* _What to produce_: Give the text in the data below as a numbered list, one line per item, with blank lines omitted. Leave the pictures out of your answer.
Exercise input START
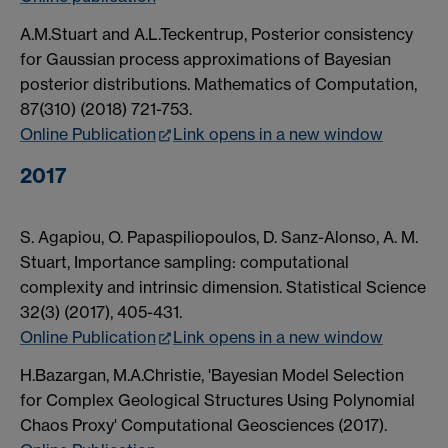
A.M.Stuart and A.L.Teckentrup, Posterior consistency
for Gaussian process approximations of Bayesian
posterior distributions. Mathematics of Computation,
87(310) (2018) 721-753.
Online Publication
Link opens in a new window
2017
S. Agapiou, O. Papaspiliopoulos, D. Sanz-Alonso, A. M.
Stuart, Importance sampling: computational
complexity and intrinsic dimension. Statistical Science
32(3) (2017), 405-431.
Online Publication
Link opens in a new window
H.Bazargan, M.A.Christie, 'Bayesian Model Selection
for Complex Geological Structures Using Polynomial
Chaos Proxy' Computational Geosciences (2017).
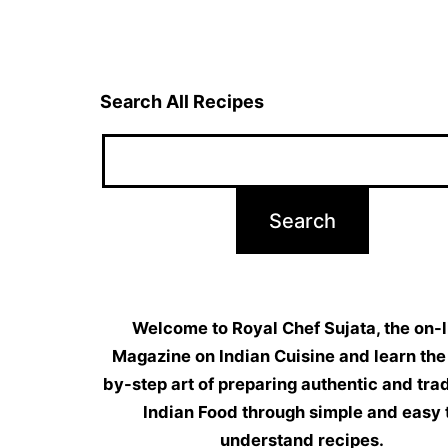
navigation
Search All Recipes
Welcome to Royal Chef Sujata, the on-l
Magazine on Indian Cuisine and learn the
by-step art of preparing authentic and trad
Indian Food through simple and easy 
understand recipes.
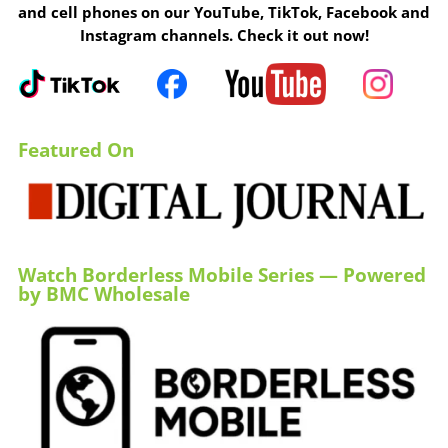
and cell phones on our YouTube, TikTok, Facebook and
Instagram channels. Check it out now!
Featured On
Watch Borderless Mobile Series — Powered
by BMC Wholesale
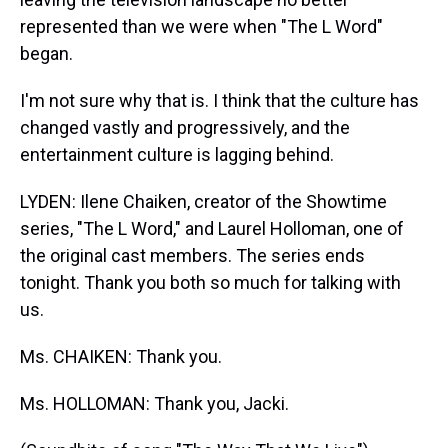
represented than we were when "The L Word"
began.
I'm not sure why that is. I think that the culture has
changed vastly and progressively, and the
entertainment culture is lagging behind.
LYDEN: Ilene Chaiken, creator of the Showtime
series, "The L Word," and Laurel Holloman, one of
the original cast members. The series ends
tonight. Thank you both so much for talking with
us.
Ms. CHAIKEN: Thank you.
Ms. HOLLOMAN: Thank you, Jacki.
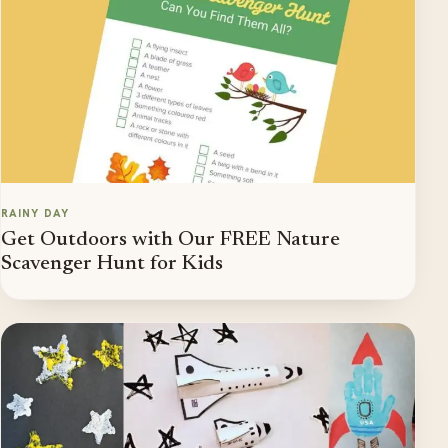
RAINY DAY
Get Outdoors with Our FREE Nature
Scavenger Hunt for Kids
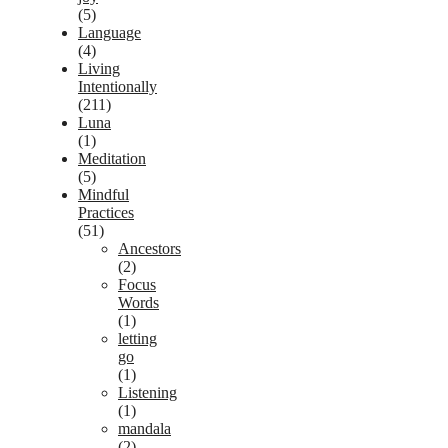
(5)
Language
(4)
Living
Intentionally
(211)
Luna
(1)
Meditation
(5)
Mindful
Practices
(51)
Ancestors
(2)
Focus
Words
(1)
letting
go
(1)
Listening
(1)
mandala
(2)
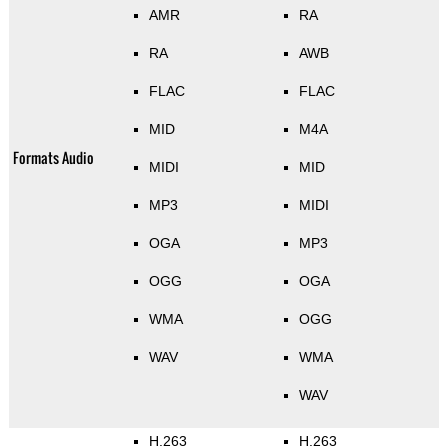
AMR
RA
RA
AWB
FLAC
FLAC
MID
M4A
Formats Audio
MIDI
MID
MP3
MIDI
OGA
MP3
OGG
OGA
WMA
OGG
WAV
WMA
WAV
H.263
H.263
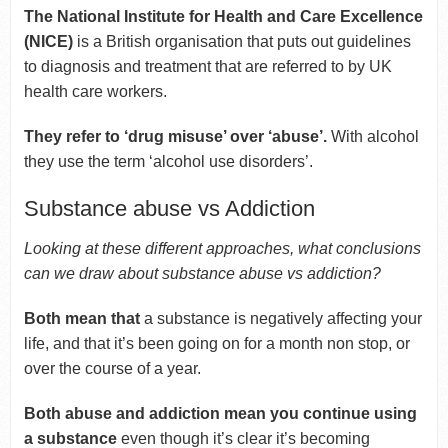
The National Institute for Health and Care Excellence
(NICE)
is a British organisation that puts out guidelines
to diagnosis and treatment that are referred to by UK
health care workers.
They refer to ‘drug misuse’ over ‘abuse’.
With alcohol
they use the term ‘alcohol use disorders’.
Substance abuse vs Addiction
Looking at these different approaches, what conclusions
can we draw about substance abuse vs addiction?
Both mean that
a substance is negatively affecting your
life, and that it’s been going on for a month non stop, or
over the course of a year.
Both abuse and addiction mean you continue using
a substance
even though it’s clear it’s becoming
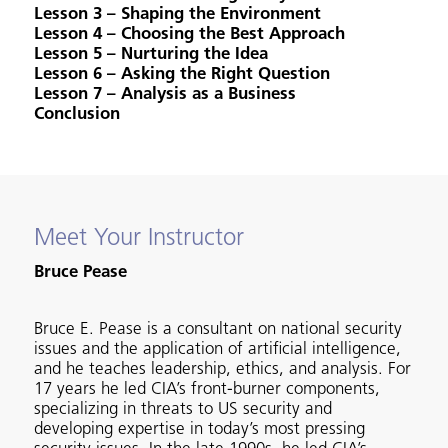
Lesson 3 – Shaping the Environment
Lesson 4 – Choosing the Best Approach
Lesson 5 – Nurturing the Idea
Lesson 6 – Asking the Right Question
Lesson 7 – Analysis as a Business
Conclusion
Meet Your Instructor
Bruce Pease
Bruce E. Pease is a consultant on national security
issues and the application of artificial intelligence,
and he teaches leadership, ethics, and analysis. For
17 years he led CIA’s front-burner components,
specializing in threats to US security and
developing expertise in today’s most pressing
Exercise input END
* _Written answer_:
1. A.M.Stuart and A.L.Teckentrup, Posterior consistency
2. for Gaussian process approximations of Bayesian
3. posterior distributions. Mathematics of Computation,
4. 87(310) (2018) 721-753.
5. Online Publication
6. Link opens in a new window
7. 2017
8. S. Agapiou, O. Papaspiliopoulos, D. Sanz-Alonso, A. M.
9. Stuart, Importance sampling: computational
10. complexity and intrinsic dimension. Statistical Science
11. 32(3) (2017), 405-431.
12. Online Publication
13. Link opens in a new window
14. H.Bazargan, M.A.Christie, 'Bayesian Model Selection
15. for Complex Geological Structures Using Polynomial
16. Chaos Proxy' Computational Geosciences (2017).
17. navigation
18. Search All Recipes
19. Welcome to Royal Chef Sujata, the on-l
20. Magazine on Indian Cuisine and learn the
21. by-step art of preparing authentic and trad
22. Indian Food through simple and easy 
23. understand recipes.
24. and cell phones on our YouTube, TikTok, Facebook and
25. Instagram channels. Check it out now!
26. Featured On
27. Watch Borderless Mobile Series — Powered
28. by BMC Wholesale
29. represented than we were when "The L Word"
30. began.
31. I'm not sure why that is. I think that the culture has
32. changed vastly and progressively, and the
33. entertainment culture is lagging behind.
34. LYDEN: Ilene Chaiken, creator of the Showtime
35. series, "The L Word," and Laurel Holloman, one of
36. the original cast members. The series ends
37. tonight. Thank you both so much for talking with
38. us.
39. Ms. CHAIKEN: Thank you.
40. Ms. HOLLOMAN: Thank you, Jacki.
41. RAINY DAY
42. Get Outdoors with Our FREE Nature
43. Scavenger Hunt for Kids
44. (5)
45. Language
46. (4)
47. Living
48. Intentionally
49. (211)
50. Luna
51. (1)
52. Meditation
53. (5)
54. Mindful
55. Practices
56. (51)
57. Ancestors
58. (2)
59. Focus
60. Words
61. (1)
62. letting
63. go
64. (1)
65. Listening
66. (1)
67. mandala
68. (2)
69. AMR
70. RA
71. RA
72. AWB
73. FLAC
74. FLAC
75. MID
76. M4A
77. Formats Audio
78. MIDI
79. MID
80. MP3
81. MIDI
82. OGA
83. MP3
84. OGG
85. OGA
86. WMA
87. OGG
88. WAV
89. WMA
90. WAV
91. H.263
92. H.263
93. The National Institute for Health and Care Excellence
94. (NICE)
95. is a British organisation that puts out guidelines
96. to diagnosis and treatment that are referred to by UK
97. health care workers.
98. They refer to ‘drug misuse’ over ‘abuse’.
99. With alcohol
100. they use the term ‘alcohol use disorders’.
101. Substance abuse vs Addiction
102. Looking at these different approaches, what conclusions
103. can we draw about substance abuse vs addiction?
104. Both mean that
105. a substance is negatively affecting your
106. life, and that it’s been going on for a month non stop, or
107. over the course of a year.
108. Both abuse and addiction mean you continue using
109. a substance
110. even though it’s clear it’s becoming
111. Lesson 3 – Shaping the Environment
112. Lesson 4 – Choosing the Best Approach
113. Lesson 5 – Nurturing the Idea
114. Lesson 6 – Asking the Right Question
115. Lesson 7 – Analysis as a Business
116. Conclusion
117. Meet Your Instructor
118. Bruce Pease
119. Bruce E. Pease is a consultant on national security
120. issues and the application of artificial intelligence,
121. and he teaches leadership, ethics, and analysis. For
122. 17 years he led CIA’s front-burner components,
123. specializing in threats to US security and
124. developing expertise in today’s most pressing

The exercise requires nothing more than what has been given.